To be considered competent in this course, you need to achieve competency in all the practicals with opportunities for resubmission as required.
|Element||Practical Tasks/In Class/Work observation||Scripting 1||Scripting 2||Scripting 3||Scripting 4|
Coding standards: You may be asked to reformat and change your code as a requirement for competency. For example, changing a monolithic design to a design with functions; formatting scope with two space indentations; documenting your code.
Access to an internet connected computer outside of class times – Internet connected computers are available in the School of Vocational Health and Sciences labs on levels 4, 6 or 8 of building 51, 81 Victoria Street, Melbourne.
Further lab access can be found in the student lab on level 3 (ground floor) of Building 8, in Swanston Street, Melbourne; as well as RMIT Libraries.
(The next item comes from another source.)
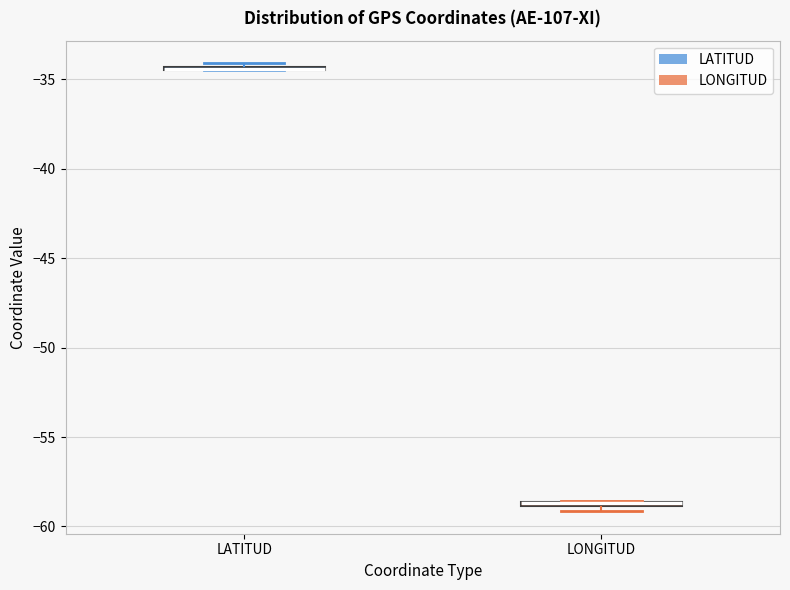

Where is the lower edge of the box for LONGITUD on the y-axis? The values are not printed on the chart, so give them approximately, as read against the axis.

-59.0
RMIT has a strict policy on plagiarism. Please refer to the RMIT website for more information on this policy. http://www1.rmit.edu.au/browse;ID=sg4yfqzod48g1
Late work that is submitted without an application for an extension will not be corrected.
Extension of Time for submission of assessable work
A student may apply for an extension of up to 7 days from the original date. They must lodge the application form (available on the web:http://www1.rmit.edu.au/students/assessment/extension) at least the day before the due date. The application is lodged with the School Admin Office on Level 6, Building 51. Students requiring longer extensions must apply for Special consideration.
Special consideration Policy (Late Submission)
Students requiring longer extensions must apply for Special consideration. Form available online at: http://www1.rmit.edu.au/students/specialconsideration/online.
For missed assessments such as exams and tests, you (and your doctor, if you are ill) must fill out a special consideration form. This form must be lodged at the HUB or online with supporting evidence (e.g. medical certificate) prior to, or within 48 hours of the scheduled time of the exam or test.
If you miss an assessment task due to unavoidable circumstances you need to follow the procedure of special consideration and apply within the allowed time frame.